The route, across the Gulf of Aden and the Red Sea, takes them through Yemen, one of the world’s most dangerous war zones, where airstrikes and mortar shelling have become routine, and a cholera outbreak has affected more than 400,000 people.
On Wednesday, the International Organization for Migration, a United Nations agency, said in a statement that it had found 27 survivors from among the people thrown into the sea. They described how their smuggler had tossed them overboard as their boat approached Shabwa, on the Yemeni coast.
“The survivors told our colleagues on the beach that the smuggler pushed them to the sea when he saw some ‘authority types’ near the coast,” Laurent de Boeck, the agency’s Yemen chief of mission, said in a statement. “They also told us that the smuggler has already returned to Somalia to continue his business and pick up more migrants to bring to Yemen on the same route. This is shocking and inhumane.”

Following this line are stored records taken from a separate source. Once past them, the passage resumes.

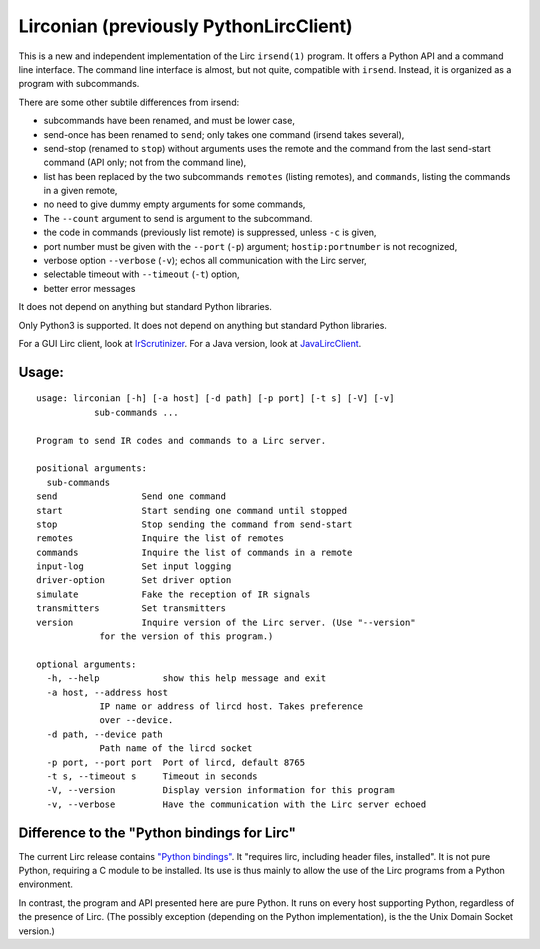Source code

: Lirconian (previously PythonLircClient)
=======================================

This is a new and independent implementation of the Lirc ``irsend(1)``
program. It offers a Python API and a command line interface. The
command line interface is almost, but not quite, compatible with
``irsend``. Instead, it is organized as a program with subcommands.

There are some other subtile differences from irsend:

-  subcommands have been renamed, and must be lower case,
-  send-once has been renamed to ``send``; only takes one command
   (irsend takes several),
-  send-stop (renamed to ``stop``) without arguments uses the remote and
   the command from the last send-start command (API only; not from the
   command line),
-  list has been replaced by the two subcommands ``remotes`` (listing
   remotes), and ``commands``, listing the commands in a given remote,
-  no need to give dummy empty arguments for some commands,
-  The ``--count`` argument to send is argument to the subcommand.
-  the code in commands (previously list remote) is suppressed, unless
   ``-c`` is given,
-  port number must be given with the ``--port`` (``-p``) argument;
   ``hostip:portnumber`` is not recognized,
-  verbose option ``--verbose`` (``-v``); echos all communication with
   the Lirc server,
-  selectable timeout with ``--timeout`` (``-t``) option,
-  better error messages

It does not depend on anything but standard Python libraries.

Only Python3 is supported. It does not depend on anything but standard
Python libraries.

For a GUI Lirc client, look at
`IrScrutinizer <https://github.com/bengtmartensson/harctoolboxbundle>`__.
For a Java version, look at
`JavaLircClient <https://github.com/bengtmartensson/JavaLircClient>`__.

Usage:
------

::

    usage: lirconian [-h] [-a host] [-d path] [-p port] [-t s] [-V] [-v]
               sub-commands ...

    Program to send IR codes and commands to a Lirc server.

    positional arguments:
      sub-commands
    send                Send one command
    start               Start sending one command until stopped
    stop                Stop sending the command from send-start
    remotes             Inquire the list of remotes
    commands            Inquire the list of commands in a remote
    input-log           Set input logging
    driver-option       Set driver option
    simulate            Fake the reception of IR signals
    transmitters        Set transmitters
    version             Inquire version of the Lirc server. (Use "--version"
                for the version of this program.)

    optional arguments:
      -h, --help            show this help message and exit
      -a host, --address host
                IP name or address of lircd host. Takes preference
                over --device.
      -d path, --device path
                Path name of the lircd socket
      -p port, --port port  Port of lircd, default 8765
      -t s, --timeout s     Timeout in seconds
      -V, --version         Display version information for this program
      -v, --verbose         Have the communication with the Lirc server echoed

Difference to the "Python bindings for Lirc"
--------------------------------------------

The current Lirc release contains `"Python
bindings" <http://lirc.org/api-docs/html/group__python__bindings.html>`__.
It "requires lirc, including header files, installed". It is not pure
Python, requiring a C module to be installed. Its use is thus mainly to
allow the use of the Lirc programs from a Python environment.

In contrast, the program and API presented here are pure Python. It runs
on every host supporting Python, regardless of the presence of Lirc.
(The possibly exception (depending on the Python implementation), is the
the Unix Domain Socket version.)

The migration agency reported finding 29 bodies hastily buried on the beach. Another 22 people were still missing.
The agency estimates that this year alone, 55,000 people have left the Horn of Africa and come through Yemen seeking work in the wealthy countries of the Gulf. More than half were children.
In addition to Yemen, Somalia is one of the four countries around the world at risk of famine, according to the United Nations, a determination made on the basis of specific criteria, including the number of hunger-related deaths. Some 6.7 million people require humanitarian assistance, and more than 760,000 people are displaced within the country, according to the United Nations.
Ethiopia also faces acute hunger, though it has not reached the near-famine threshold; the United Nations says at least 8.5 million Ethiopians are in need of immediate food aid and children suffer from a debilitating form of diarrhea.